Thinking of growth as coming from self-catalytic reactions, and including reverse reactions, we may also recast the problem in the formalism of chemical reaction networks, and use insights from thermodynamics.

                              

In a first joint work with Luis Dinis and David Lacoste, we give a detailed mathematical and numerical analysis of mean/variance trade-off for the growth rate for a simpler model not inspired by biology but by finance, which is Kelly's model for horse races.  The idea is that an investor may not choose the growth-rate maximizing betting strategy (so-called Kelly's strategy), because it involves large fluctuations. Less risky strategies are obtained by maximizing combinations of the mean and the standard deviation depending on a free risk-aversion parameter; the outcome is a curve called Pareto front, whose general properties are investigated in connection with stochastic thermodynamics. We obtain in particular a very simple uncertainty relation for the growth rate.

What to do —
**1.** Please list every person named in the passage on growth rate.
**2.** Answer these from the passage on growth rate:
(a) What model for horse races does the joint work analyze?
(b) Why might an investor not choose Kelly's strategy?
(c) What is the curve that results from maximizing combinations of the mean and the standard deviation called?
Work only from the passage on growth rate.

Dataset entries —

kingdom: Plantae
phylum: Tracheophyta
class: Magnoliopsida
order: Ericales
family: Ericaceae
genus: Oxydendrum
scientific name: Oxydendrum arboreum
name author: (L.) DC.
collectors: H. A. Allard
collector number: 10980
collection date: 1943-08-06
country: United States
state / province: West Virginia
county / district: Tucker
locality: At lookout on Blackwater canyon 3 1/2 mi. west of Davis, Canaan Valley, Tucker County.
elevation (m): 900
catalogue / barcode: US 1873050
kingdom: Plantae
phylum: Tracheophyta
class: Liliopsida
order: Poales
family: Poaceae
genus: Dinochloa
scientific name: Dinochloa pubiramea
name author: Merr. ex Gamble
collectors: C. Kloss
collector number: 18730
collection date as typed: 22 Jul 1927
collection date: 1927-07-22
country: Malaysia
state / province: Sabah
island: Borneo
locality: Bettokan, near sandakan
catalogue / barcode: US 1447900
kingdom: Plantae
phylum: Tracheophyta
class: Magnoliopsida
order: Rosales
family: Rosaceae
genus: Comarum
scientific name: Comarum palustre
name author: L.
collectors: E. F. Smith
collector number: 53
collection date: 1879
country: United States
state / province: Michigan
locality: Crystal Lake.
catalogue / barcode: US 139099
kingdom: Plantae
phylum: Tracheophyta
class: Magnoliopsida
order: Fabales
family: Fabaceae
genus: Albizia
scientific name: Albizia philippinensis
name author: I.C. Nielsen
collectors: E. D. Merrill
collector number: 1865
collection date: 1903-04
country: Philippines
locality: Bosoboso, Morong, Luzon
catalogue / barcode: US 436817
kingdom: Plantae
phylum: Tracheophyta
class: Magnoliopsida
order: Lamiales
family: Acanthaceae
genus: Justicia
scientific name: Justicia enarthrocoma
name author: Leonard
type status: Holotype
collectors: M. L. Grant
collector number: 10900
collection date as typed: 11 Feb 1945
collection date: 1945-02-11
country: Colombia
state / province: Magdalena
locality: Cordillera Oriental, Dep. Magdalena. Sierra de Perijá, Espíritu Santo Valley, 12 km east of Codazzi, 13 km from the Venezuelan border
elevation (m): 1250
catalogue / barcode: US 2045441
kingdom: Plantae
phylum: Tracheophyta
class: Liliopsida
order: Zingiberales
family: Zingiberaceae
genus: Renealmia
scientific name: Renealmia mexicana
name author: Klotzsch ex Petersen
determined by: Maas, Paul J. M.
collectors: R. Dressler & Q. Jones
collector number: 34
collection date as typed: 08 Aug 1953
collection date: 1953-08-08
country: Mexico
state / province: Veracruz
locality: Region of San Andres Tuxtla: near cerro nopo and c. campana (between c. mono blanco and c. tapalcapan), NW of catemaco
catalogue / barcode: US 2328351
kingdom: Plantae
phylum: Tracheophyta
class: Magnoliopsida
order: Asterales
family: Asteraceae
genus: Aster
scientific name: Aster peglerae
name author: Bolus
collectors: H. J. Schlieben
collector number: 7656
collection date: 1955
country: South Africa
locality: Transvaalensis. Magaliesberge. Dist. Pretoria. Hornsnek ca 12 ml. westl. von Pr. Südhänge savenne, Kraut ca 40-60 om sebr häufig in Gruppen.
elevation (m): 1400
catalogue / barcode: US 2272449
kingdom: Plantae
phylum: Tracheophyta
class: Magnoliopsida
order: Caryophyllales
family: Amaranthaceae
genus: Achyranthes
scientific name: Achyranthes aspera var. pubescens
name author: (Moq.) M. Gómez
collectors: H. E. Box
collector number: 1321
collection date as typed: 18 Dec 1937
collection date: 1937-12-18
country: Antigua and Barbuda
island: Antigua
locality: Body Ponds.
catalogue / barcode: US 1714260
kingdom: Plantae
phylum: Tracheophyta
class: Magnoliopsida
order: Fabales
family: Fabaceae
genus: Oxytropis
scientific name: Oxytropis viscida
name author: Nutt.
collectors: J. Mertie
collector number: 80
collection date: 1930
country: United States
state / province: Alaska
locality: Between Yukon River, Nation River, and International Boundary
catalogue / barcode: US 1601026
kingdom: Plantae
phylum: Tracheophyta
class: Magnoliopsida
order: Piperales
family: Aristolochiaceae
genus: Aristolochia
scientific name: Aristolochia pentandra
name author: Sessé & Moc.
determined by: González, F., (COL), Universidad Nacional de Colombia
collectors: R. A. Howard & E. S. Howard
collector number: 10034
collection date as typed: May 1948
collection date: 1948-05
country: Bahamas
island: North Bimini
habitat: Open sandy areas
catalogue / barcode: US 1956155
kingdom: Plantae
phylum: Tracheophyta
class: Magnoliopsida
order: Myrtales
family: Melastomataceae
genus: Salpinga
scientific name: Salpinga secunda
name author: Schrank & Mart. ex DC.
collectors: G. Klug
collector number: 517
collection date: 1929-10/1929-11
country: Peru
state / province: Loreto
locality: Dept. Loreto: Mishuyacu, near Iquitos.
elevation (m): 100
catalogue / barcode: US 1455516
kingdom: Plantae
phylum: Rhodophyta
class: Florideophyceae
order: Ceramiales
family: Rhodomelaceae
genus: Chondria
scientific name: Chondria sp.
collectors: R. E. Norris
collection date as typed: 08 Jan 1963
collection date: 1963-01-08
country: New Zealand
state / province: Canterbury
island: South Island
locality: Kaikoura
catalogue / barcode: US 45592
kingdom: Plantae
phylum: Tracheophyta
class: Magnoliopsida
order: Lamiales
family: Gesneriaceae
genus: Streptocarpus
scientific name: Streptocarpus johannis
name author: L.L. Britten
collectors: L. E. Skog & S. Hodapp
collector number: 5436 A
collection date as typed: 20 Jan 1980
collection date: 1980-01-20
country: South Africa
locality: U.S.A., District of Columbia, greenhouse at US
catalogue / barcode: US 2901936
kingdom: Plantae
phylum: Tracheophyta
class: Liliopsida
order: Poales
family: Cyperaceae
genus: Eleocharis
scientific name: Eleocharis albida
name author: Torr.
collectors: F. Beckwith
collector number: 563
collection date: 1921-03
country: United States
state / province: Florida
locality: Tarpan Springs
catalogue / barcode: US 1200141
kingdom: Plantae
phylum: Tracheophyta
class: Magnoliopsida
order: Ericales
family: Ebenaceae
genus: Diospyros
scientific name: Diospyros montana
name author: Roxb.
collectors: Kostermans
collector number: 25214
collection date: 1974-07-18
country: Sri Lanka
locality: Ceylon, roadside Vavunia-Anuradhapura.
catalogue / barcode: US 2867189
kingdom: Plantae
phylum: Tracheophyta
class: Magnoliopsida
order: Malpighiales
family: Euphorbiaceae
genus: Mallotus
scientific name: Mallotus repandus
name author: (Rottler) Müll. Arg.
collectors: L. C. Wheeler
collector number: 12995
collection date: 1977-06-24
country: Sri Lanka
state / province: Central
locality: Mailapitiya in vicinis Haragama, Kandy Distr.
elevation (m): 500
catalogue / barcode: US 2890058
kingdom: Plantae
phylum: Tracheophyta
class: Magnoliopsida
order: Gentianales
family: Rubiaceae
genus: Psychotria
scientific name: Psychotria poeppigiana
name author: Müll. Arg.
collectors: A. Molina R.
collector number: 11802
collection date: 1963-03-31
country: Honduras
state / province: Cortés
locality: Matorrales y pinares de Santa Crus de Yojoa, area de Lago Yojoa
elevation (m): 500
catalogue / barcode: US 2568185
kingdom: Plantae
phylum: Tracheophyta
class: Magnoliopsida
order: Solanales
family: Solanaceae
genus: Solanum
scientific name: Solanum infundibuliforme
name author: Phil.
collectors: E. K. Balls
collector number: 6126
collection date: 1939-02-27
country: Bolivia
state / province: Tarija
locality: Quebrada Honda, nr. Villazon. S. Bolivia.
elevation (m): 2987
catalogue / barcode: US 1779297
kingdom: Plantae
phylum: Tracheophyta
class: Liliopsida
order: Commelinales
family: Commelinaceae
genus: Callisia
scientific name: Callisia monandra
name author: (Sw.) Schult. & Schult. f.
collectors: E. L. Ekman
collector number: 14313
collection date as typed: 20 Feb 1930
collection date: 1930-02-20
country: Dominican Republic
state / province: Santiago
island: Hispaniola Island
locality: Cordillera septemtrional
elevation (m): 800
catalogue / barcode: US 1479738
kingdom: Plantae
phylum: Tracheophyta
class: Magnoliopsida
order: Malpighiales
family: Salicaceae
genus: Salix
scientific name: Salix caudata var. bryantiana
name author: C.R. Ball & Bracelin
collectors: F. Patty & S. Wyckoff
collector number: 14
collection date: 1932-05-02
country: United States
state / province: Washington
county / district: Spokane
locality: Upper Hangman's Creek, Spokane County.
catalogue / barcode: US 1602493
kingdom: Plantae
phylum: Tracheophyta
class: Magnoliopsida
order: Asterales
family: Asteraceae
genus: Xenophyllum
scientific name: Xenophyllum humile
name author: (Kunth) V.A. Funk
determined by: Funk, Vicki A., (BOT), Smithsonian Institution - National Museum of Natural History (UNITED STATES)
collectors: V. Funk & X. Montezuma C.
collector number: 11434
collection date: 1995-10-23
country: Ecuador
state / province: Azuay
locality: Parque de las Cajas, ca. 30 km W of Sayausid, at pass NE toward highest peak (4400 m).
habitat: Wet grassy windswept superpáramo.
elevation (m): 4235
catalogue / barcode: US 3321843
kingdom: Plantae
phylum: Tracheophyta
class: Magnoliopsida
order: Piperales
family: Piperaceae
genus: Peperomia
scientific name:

Answers to the problems —
**1.**
Luis Dinis
David Lacoste
Kelly

**2.**
(a) Kelly's model
(b) It involves large fluctuations.
(c) A Pareto front